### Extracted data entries
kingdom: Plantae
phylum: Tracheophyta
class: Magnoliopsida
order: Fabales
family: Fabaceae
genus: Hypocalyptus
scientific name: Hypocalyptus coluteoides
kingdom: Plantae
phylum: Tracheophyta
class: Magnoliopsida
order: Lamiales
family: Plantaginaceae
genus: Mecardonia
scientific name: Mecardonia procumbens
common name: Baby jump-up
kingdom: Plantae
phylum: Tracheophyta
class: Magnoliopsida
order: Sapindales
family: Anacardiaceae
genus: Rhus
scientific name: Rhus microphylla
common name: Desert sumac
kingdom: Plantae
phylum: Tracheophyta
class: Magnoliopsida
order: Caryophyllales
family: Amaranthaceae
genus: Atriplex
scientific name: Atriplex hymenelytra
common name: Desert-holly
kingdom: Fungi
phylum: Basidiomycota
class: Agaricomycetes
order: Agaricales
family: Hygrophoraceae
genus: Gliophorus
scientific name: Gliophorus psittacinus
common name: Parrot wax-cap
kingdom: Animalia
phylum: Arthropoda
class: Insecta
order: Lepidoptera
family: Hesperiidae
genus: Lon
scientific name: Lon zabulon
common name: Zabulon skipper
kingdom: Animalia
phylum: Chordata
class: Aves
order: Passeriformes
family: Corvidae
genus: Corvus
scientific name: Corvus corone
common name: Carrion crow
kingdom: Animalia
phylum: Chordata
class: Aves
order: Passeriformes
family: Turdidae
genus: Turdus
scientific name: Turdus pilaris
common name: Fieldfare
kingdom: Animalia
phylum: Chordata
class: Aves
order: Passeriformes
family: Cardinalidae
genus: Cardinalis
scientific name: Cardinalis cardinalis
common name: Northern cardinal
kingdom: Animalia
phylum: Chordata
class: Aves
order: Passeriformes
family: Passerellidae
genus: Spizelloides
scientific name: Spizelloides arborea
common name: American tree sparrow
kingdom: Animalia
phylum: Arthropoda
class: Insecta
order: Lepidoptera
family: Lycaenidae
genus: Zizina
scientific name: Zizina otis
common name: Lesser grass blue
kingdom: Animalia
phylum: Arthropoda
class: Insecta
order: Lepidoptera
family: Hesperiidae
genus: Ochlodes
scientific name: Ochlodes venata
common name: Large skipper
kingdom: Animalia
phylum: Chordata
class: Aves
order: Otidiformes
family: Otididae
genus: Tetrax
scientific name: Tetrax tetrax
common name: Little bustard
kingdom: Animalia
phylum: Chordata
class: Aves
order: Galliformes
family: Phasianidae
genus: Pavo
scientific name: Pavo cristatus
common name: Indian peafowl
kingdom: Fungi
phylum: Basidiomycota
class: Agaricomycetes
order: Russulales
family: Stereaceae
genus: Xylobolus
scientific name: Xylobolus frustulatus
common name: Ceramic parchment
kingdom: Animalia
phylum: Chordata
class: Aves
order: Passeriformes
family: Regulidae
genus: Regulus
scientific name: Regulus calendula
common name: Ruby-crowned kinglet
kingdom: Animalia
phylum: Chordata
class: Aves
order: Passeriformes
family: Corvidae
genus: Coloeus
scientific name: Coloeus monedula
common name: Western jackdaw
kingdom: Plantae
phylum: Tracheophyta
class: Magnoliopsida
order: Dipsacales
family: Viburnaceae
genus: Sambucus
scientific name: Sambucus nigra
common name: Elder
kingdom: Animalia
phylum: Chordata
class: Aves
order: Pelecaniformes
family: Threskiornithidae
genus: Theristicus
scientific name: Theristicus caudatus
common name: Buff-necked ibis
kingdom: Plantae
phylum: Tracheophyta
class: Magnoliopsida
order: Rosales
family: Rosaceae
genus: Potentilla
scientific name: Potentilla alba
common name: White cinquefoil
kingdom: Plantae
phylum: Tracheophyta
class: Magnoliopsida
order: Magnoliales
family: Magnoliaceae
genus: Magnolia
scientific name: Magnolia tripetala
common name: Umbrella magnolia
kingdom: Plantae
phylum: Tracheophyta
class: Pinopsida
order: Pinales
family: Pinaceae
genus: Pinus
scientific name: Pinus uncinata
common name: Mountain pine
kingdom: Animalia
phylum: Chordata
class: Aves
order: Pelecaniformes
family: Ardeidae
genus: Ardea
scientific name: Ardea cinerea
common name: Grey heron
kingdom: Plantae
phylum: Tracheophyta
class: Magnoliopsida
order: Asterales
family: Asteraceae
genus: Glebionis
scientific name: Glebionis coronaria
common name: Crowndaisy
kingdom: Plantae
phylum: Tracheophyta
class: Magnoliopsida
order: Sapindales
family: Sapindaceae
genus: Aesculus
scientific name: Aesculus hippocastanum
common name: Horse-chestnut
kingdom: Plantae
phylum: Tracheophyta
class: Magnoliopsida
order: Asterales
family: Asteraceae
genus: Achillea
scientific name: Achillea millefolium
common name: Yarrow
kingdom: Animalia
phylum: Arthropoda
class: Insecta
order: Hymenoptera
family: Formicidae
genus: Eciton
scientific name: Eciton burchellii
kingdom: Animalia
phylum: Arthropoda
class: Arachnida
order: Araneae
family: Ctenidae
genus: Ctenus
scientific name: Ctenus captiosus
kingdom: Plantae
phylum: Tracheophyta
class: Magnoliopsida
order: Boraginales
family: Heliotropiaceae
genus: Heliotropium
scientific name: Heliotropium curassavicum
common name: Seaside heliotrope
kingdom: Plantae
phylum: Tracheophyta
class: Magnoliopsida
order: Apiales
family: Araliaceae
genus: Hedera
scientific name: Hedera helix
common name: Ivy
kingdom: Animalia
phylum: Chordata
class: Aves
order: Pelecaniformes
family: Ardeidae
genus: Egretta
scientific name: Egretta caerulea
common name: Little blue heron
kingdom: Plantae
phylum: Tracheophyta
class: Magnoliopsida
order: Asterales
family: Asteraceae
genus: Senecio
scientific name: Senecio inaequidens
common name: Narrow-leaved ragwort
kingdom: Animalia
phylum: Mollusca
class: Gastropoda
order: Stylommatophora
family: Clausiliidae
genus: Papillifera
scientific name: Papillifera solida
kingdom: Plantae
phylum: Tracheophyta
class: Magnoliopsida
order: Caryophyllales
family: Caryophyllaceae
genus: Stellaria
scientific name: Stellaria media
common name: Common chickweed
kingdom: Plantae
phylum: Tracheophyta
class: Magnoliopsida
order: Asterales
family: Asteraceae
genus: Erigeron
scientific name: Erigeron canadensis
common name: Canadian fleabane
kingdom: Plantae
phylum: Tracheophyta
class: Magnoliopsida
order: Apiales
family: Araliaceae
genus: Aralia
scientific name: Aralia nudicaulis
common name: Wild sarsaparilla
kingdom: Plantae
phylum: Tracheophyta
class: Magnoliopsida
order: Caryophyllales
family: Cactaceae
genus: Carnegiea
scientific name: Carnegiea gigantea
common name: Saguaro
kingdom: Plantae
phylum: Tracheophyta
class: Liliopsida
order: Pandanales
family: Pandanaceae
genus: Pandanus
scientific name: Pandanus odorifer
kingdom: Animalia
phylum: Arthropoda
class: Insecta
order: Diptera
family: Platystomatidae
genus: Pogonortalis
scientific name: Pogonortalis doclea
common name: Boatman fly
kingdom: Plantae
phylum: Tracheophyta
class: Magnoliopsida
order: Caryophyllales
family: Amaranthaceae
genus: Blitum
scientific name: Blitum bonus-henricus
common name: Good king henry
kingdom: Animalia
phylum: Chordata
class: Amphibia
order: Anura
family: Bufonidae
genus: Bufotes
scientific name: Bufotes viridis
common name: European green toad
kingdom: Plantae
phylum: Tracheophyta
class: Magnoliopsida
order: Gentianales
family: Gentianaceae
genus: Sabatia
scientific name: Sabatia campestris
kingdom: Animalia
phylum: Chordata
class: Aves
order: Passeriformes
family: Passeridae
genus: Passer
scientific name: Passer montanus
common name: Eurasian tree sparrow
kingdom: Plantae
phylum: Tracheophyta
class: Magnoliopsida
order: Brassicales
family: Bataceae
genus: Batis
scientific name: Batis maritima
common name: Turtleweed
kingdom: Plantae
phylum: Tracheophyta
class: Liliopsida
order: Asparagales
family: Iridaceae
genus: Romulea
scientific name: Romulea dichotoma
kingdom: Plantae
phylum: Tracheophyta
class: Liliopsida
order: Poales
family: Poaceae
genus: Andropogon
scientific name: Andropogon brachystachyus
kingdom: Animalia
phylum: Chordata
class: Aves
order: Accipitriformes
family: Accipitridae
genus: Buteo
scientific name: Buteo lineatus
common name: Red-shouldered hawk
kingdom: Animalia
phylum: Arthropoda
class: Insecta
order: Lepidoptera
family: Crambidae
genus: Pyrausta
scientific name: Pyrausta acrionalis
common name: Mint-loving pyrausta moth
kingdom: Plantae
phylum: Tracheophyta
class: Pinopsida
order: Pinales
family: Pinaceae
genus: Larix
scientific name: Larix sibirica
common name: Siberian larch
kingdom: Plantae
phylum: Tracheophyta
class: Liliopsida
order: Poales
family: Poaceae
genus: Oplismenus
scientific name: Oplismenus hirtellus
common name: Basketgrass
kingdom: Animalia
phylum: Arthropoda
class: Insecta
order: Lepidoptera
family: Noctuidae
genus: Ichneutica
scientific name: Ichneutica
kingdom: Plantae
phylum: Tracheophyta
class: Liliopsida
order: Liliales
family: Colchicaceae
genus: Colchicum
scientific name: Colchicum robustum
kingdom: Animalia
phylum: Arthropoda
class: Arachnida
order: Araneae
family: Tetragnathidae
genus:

### Problem to work on
Can you copy, character for character, every line between the line holding "scientific name: Potentilla alba" and the line holding "common name: Grey heron" in the items above, inclusive?

### Exercise output
scientific name: Potentilla alba
common name: White cinquefoil
kingdom: Plantae
phylum: Tracheophyta
class: Magnoliopsida
order: Magnoliales
family: Magnoliaceae
genus: Magnolia
scientific name: Magnolia tripetala
common name: Umbrella magnolia
kingdom: Plantae
phylum: Tracheophyta
class: Pinopsida
order: Pinales
family: Pinaceae
genus: Pinus
scientific name: Pinus uncinata
common name: Mountain pine
kingdom: Animalia
phylum: Chordata
class: Aves
order: Pelecaniformes
family: Ardeidae
genus: Ardea
scientific name: Ardea cinerea
common name: Grey heron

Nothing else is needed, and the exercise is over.